Dear biofellas, I have a phylosophical question here. While on one hand I am aware that the title question can be either supported or not by each one of us, I am interested in gathering your opinions to make a consensus of them and make a choice for my project :)
I have five RNASeq libraries from five different species, the insert size distributions seem "normal" (both in -commonsense- normal and -gaussian- normal), but I want to improve mapping accuracy a bit. I am mapping on the transcriptome of one of the five species, so I am not using splice-aware methods. The fact that the species are different obviously alters the insert size distribution a bit itself.
Do you think it makes sense to restrict the insert size range between the values values that my bell-shaped plots show? Or should I instead make use of everything I find, because of the difference in terms of species between reads and reference?
Disclaimer: I am 1% more confident in not considering the insert size.
It doesn't seem to me that restricting the insert size range would be beneficial, but I can certainly see places where it would cause problems, particularly with short transcripts.
Please see my reply to @Friederike! :)
Mapping programs already take the pair distance into account and try to place them as close as possible.
But if you don't provide one what scale do they use to define a "good" and a "bad" mapping distance?
which aligner are you using? have you checked the respective documentation?
bwa estimates the insert size range from the first X number of reads. BBMap maintains a running average of the observed insert sizes and uses that. Other programs probably use similar strategies...
Bowtie2 doesn't do this, as far as I know, unless you set -I and -X!
what about kallisto or salmon?
The point is that I tried different aligners and in the end chose Bowtie2 for other reasons. I map 100,000 read pairs, estimate the insert size by calculating extracting the TLEN field in the SAM file, plot it to see the bell-shaped curve and where the peak is.

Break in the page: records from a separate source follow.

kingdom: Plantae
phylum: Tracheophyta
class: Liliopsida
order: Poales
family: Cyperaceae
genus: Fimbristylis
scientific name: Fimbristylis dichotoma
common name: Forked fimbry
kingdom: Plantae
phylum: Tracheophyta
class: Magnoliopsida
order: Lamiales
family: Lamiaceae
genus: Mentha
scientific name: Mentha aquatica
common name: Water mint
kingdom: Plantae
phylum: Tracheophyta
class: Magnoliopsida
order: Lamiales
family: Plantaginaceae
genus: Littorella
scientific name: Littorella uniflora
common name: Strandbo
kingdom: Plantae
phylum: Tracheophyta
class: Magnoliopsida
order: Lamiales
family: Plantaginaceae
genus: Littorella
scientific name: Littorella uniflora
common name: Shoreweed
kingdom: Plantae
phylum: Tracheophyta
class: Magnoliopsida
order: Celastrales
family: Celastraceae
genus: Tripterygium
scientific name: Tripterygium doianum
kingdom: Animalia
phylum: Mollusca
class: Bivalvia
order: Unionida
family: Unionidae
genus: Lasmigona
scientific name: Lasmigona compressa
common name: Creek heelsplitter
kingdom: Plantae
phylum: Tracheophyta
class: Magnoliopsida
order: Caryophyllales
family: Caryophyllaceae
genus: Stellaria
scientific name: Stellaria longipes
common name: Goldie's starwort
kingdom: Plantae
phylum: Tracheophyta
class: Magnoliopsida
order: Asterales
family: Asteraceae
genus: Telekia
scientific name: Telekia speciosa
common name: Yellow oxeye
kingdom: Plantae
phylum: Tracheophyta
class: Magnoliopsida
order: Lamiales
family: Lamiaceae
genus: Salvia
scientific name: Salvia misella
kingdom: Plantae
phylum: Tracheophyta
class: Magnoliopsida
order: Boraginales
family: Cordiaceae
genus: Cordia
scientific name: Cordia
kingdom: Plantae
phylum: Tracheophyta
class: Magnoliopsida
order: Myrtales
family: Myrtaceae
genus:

Basically, that is what BWA does by itself. My point is more: is this needed or is it biasing my analysis from a biological point of view (as Brian said, regarding the small transcripts)?
Yes, it biases your analysis.
For DNA mapping, where presumably the length of chromosomes is much greater than insert size, you can substantially increase accuracy by deprioritizing potential mapping locations in which pairs have an unreasonable insert size. On the upper end only! There will always be short inserts so it does not really make sense to ban them. That said, if the average insert size is 400, and you have 2 different possible pair mapping locations, one with an apparent insert size of 400 and the other with an apparent insert size of 100, the one with an apparent insert size of 400 is much more likely to be correct. That does not mean it IS correct, it's just more likely.
Insert sizes from mapping are inherently untrustworthy in eukaryotic RNA-seq due to the presence of introns. BBMap (against the genome) will generally correctly calculate insert sizes for reads that are fully overlapping, but for reads that are not overlapping, where introns might randomly appear in the unsequenced portion, it's impossible. Even when mapping to the transcriptome, with differential splicing, it's just not possible to determine the insert size accurately (it should be fine on an unspliced prokaryote though). So if you are dealing with a euk, it is definitely a bad idea to cap insert size ranges. For a prok, it still is a bad idea, but it's actually OK to bound it on the upper side. For example, you can say "don't allow pairs that are farther apart than 2000bp" since those cannot occur with Illumina sequencing of an unspliced transcript, from what I understand about the limits of bridge-amplification. But it is never wise to exclude short inserts in RNA-seq.
Of course, any limitations will incur bias. For example, if there is a long deletion event in the unsequenced middle, setting bounds will eliminate read pairs that encompass it. For mappers other than BBMap, it may also eliminate pairs that encounter the event within a read. Ultimately your choice of mapper and parameters depends on what you want to accomplish, which would be somewhat useful to note in this thread.
ok, I'm slowly understanding what you're getting at. but another question: why do you think that your current alignment has suboptimal precision? and why do you think that tweaking the default settings (max. fragment length 500 and no minimum fragment length threshold) will help with that?
As mentioned in my post, I am not eager to set upper and lower boundaries for the insert size. However, since with DNA reads this is a crucial step to avoid misalignments, I was asking if in your experience this helps also when mapping RNA reads onto a transcriptome.
If it comes to me, I wouldn't really consider it, but I am second guessing myself, hence I ask :D
I didn't assume you were eager to set boundaries, but since you said you wanted to up the precision and hence thought about playing with the fragment sizes, I wondered what let you to think that. If you want to collect arguments, it's helpful to know which one you're already aware of.
Brian has given you a comprehensive answer that I absolutely second.
Yep, that convinced me. :) thanks guys!
maybe I'm missing it, but I do not understand why you would want to restrict the insert size to begin with.
EDIT: I guess, your rationale is described here: Does it make sense to limit insert size when mapping on transcriptome? ?
I am mapping RNASeq paired-end reads on a transcriptomic reference, therefore the distance between the mates in the fragment is an information that I could make use of, to avoid two mates to map distantly when the fragment tells me their closer.